For further information or to start the process of requesting accommodations, please contact Student Disability Services at Engineering for Professionals, ep-disability-svcs@jhu.edu.

Student Conduct Code

The fundamental purpose of the JHU regulation of student conduct is to promote and to protect the health, safety, welfare, property, and rights of all members of the University community as well as to promote the orderly operation of the University and to safeguard its property and facilities. As members of the University community, students accept certain responsibilities which support the educational mission and create an environment in which all students are afforded the same opportunity to succeed academically. 
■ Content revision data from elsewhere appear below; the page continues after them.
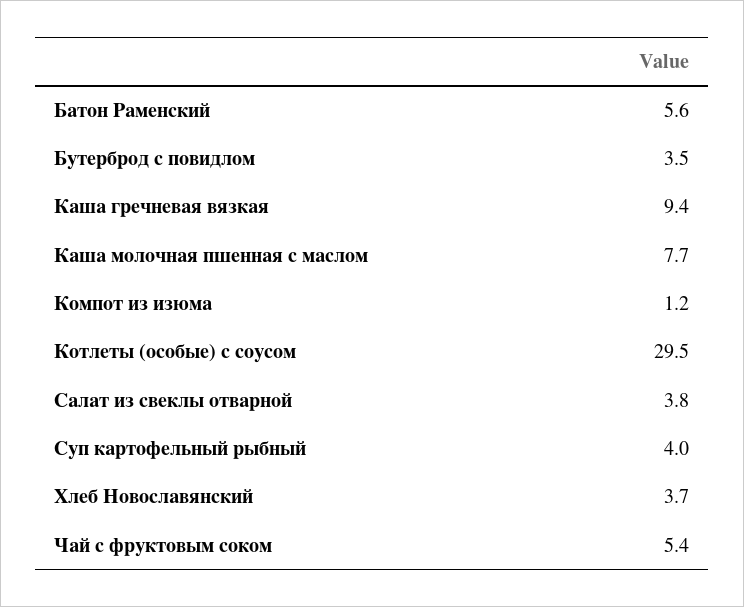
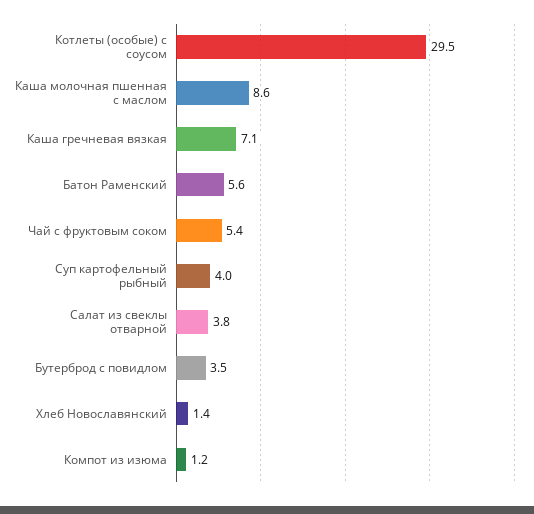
  {
    "Батон Раменский": 5.6,
    "Бутерброд с повидлом": 3.5,
-   "Каша гречневая вязкая": 9.4,
+   "Каша гречневая вязкая": 7.1,
-   "Каша молочная пшенная с маслом": 7.7,
+   "Каша молочная пшенная с маслом": 8.6,
    "Компот из изюма": 1.2,
    "Котлеты (особые) с соусом": 29.5,
    "Салат из свеклы отварной": 3.8,
    "Суп картофельный рыбный": 4,
-   "Хлеб Новославянский": 3.7,
+   "Хлеб Новославянский": 1.4,
    "Чай с фруктовым соком": 5.4
  }

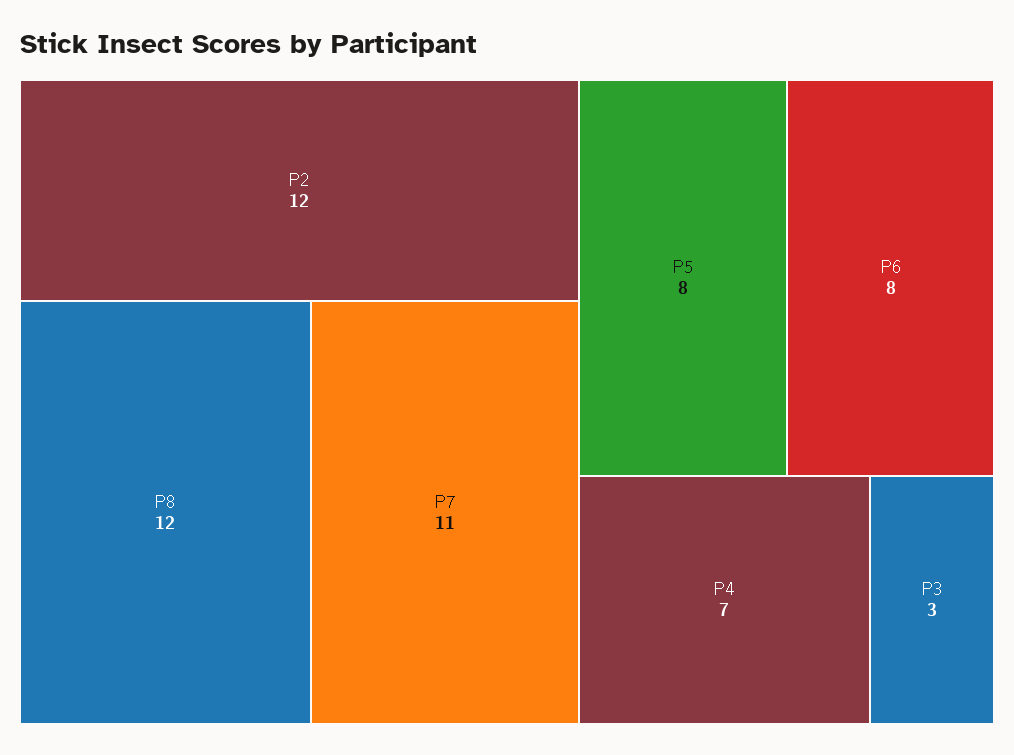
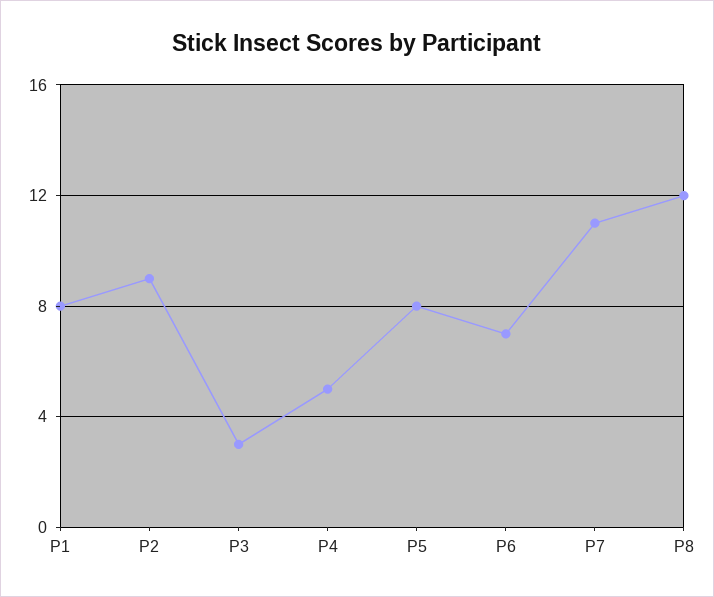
  {
-   "P2": 12,
+   "P2": 9,
    "P8": 12,
    "P7": 11,
    "P5": 8,
-   "P6": 8,
+   "P6": 7,
-   "P4": 7,
+   "P4": 5,
-   "P3": 3
+   "P3": 3,
+   "P1": 8
  }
For a full description of the code please visit the following website: https://studentaffairs.jhu.edu/policies-guidelines/student-code/

Classroom Climate

JHU is committed to creating a classroom environment that values the diversity of experiences and perspectives that all students bring. Everyone has the right to be treated with dignity and respect. Fostering an inclusive climate is important. Research and experience show that students who interact with peers who are different from themselves learn new things and experience tangible educational outcomes. At no time in this learning process should someone be singled out or treated unequally on the basis of any seen or unseen part of their identity. 
If you have concerns in this course about harassment, discrimination, or any unequal treatment, or if you seek accommodations or resources, please reach out to the course instructor directly. Reporting will never impact your course grade. You may also share concerns with your program chair, the Assistant Dean for Diversity and Inclusion, or the Office of Institutional Equity. In handling reports, people will protect your privacy as much as possible, but faculty and staff are required to officially report information for some cases (e.g. sexual harassment).

Course Auditing

When a student enrolls in an EP course with “audit” status, the student must reach an understanding with the instructor as to what is required to earn the “audit.” If the student does not meet those expectations, the instructor must notify the EP Registration Team [EP-Registration@exchange.johnshopkins.edu] in order for the student to be retroactively dropped or withdrawn from the course (depending on when the "audit" was requested and in accordance with EP registration deadlines). All lecture content will remain accessible to auditing students, but access to all other course material is left to the discretion of the instructor.